Nov 9, 2012 - Delfin II

Sharing Reni’s Birthday Cake with Riberenios

Pacaya River

“The Amazon’s beauty is a holistic experience,” advises Roger Harris in Amazon Highlights. And we have indeed enjoyed it as a whole, with its sounds, its rain, its heat, its birds, and fortunately enough, with some of its mammals.

We kept our expectations in proportion, but during our skiff rides, both in the morning and afternoon, we found four different species of primates, pink and gray dolphins, and, the big highlight for me, a capybara, the largest rodent of this planet.

We were at the very heart of the Pacaya-Samiria—a huge reserve. We explored the Pacaya River as well as its black lake, Yanuyacu lagoon.

Squirrel monkeys showed up both in the morning and afternoon. The skies were painted by several amazing birds such as the Blue-and-Yellow, Scarlet, Chestnut Fronted, and Red-bellied Macaws. There were Festive, Orange-Winged, and Mealy parrots, and a new species for me, the Orange-Backed Troupial, as bright as the flowers of the flame trees that grow on the Pacaya riverbanks.

By 8:30 in the morning we put the three skiffs together to have breakfast in the wild. This was an opportunity to celebrate Reni’s birthday.
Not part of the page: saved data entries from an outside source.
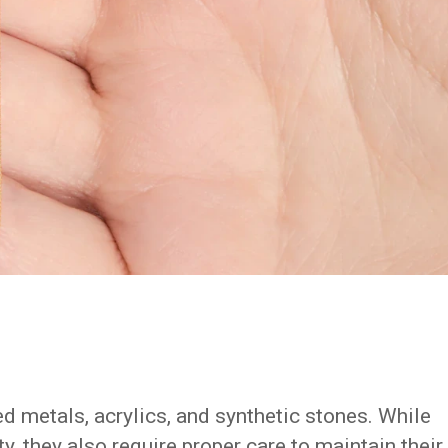
ed metals, acrylics, and synthetic stones. While
y, they also require proper care to maintain their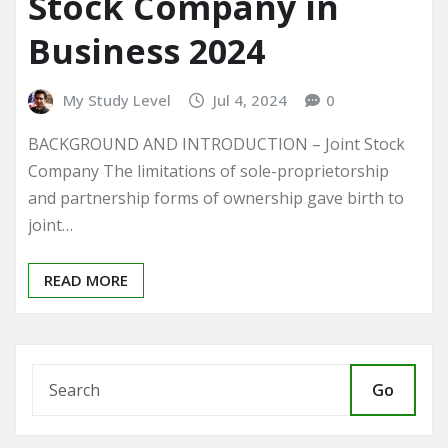
Stock Company in
Business 2024
My Study Level
Jul 4, 2024
0
BACKGROUND AND INTRODUCTION – Joint Stock
Company The limitations of sole-proprietorship
and partnership forms of ownership gave birth to
joint…
READ MORE
Go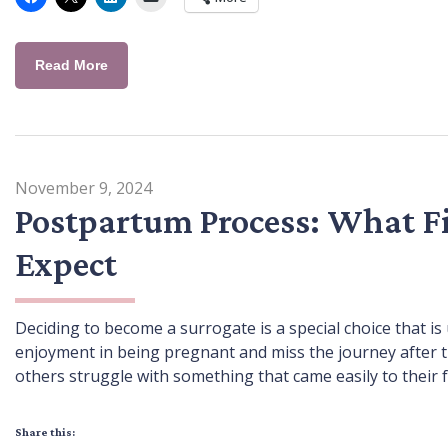
Read More
November 9, 2024
Postpartum Process: What F
Expect
Deciding to become a surrogate is a special choice that 
enjoyment in being pregnant and miss the journey after t
others struggle with something that came easily to their 
Share this: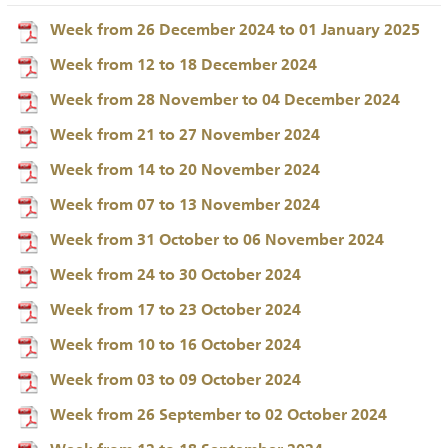
Week from 26 December 2024 to 01 January 2025
Week from 12 to 18 December 2024
Week from 28 November to 04 December 2024
Week from 21 to 27 November 2024
Week from 14 to 20 November 2024
Week from 07 to 13 November 2024
Week from 31 October to 06 November 2024
Week from 24 to 30 October 2024
Week from 17 to 23 October 2024
Week from 10 to 16 October 2024
Week from 03 to 09 October 2024
Week from 26 September to 02 October 2024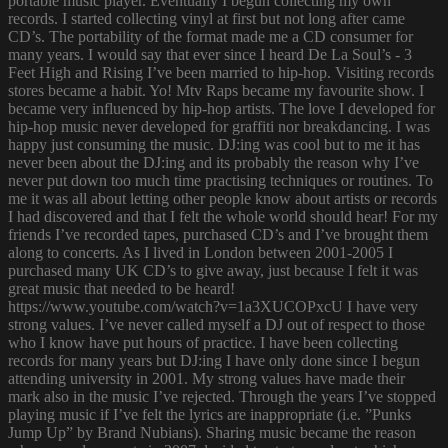
portable music player. Eventually I begun collecting my own
records. I started collecting vinyl at first but not long after came
CD’s. The portability of the format made me a CD consumer for
many years. I would say that ever since I heard De La Soul’s - 3
Feet High and Rising I’ve been married to hip-hop. Visiting records
stores became a habit. Yo! Mtv Raps became my favourite show. I
became very influenced by hip-hop artists. The love I developed for
hip-hop music never developed for graffiti nor breakdancing. I was
happy just consuming the music. DJ:ing was cool but to me it has
never been about the DJ:ing and its probably the reason why I’ve
never put down too much time practising techniques or routines. To
me it was all about letting other people know about artists or records
I had discovered and that I felt the whole world should hear! For my
friends I’ve recorded tapes, purchased CD’s and I’ve brought them
along to concerts. As I lived in London between 2001-2005 I
purchased many UK CD’s to give away, just because I felt it was
great music that needed to be heard!
https://www.youtube.com/watch?v=1a3XUCOPxcU I have very
strong values. I’ve never called myself a DJ out of respect to those
who I know have put hours of practice. I have been collecting
records for many years but DJ:ing I have only done since I begun
attending university in 2001. My strong values have made their
mark also in the music I’ve rejected. Through the years I’ve stopped
playing music if I’ve felt the lyrics are inappropriate (i.e. ”Punks
Jump Up” by Brand Nubians). Sharing music became the reason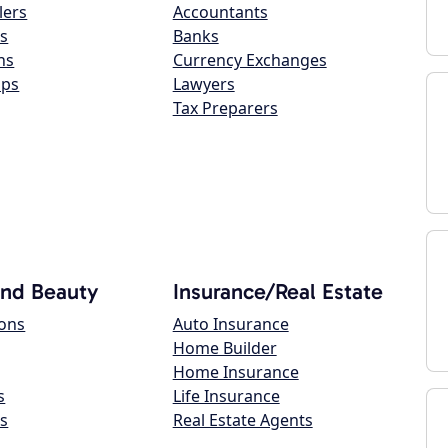
lers
Accountants
s
Banks
ns
Currency Exchanges
ops
Lawyers
Tax Preparers
and Beauty
Insurance/Real Estate
lons
Auto Insurance
Home Builder
Home Insurance
s
Life Insurance
s
Real Estate Agents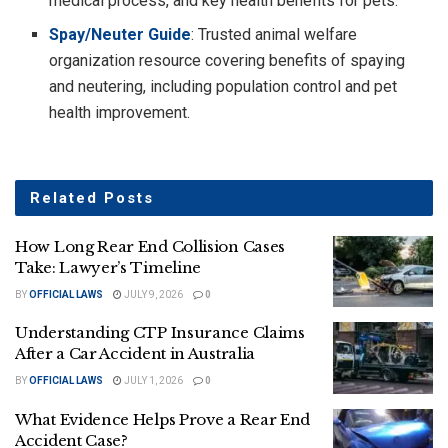
medical process, and key health benefits for pets.
Spay/Neuter Guide
: Trusted animal welfare
organization resource covering benefits of spaying
and neutering, including population control and pet
health improvement.
Related
Posts
How Long Rear End Collision Cases
Take: Lawyer’s Timeline
BY
OFFICIAL LAWS
JULY 9, 2026
0
Understanding CTP Insurance Claims
After a Car Accident in Australia
BY
OFFICIAL LAWS
JULY 1, 2026
0
What Evidence Helps Prove a Rear End
Accident Case?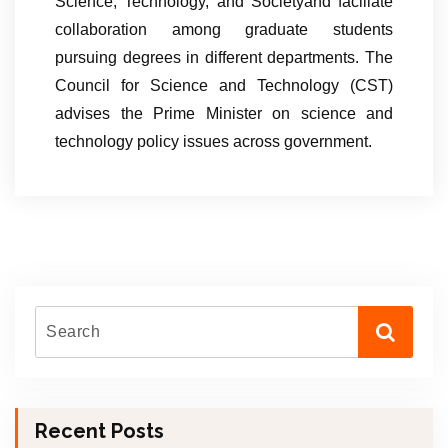
Science, Technology, and Societyand faciliate
collaboration among graduate students
pursuing degrees in different departments. The
Council for Science and Technology (CST)
advises the Prime Minister on science and
technology policy issues across government.
Recent Posts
We had brought a cake and followed the tradition of blowing out the candle, eating the cake, and delivering presents. It was a complete surprise for him! We gave part of the cake to a little girl who sat along the riverbank. It was a sweet moment!

Not too far away from our breakfast spot we found a tree crowded with Hoatzins. We were glad to meet them after the meal, as they have the reputation of delivering a rather unpleasant smell, and hence, their unkind nickname, “stink birds.” Their oversized crop stores a diet of 60% leaves. Gut bacteria ferment the material for up to 4 times longer than most birds, so the by-product of this process is believed to be responsible for the hoatzin’s “unique” smell.

During our afternoon ride, the guide on my skiff, eagle-eye Adonai, discovered a couple of ears and nostrils crossing the river. It was a swimming Capybara that ran out of the water to disappear in the dense vegetation.

Red Howler, Monk Saki, and White-fronted Capuchin monkeys were the other creatures of our successful mammal day. Then sunset, and once on board, the noisiest and most marvelous storm. A holistic experience it was!

About the Author

Paula Tagle·Expedition Leader

Paula grew up in Guayaquil where she obtained an undergraduate degree in geology from the Polytechnic University of Guayaquil. She enjoyed many field trips all around Ecuador and during her vacations traveled in Central and South America in the hope of learning more about her people and culture. The last year of her studies she worked at a mine looking for a more ecologically responsible way of recovering gold. Interested more in volcanoes than in raw materials, she came to Galápagos, a mecca for geologists, in 1992. She was bewitched by the other wonders of the islands and became a naturalist guide for the Galápagos National Park.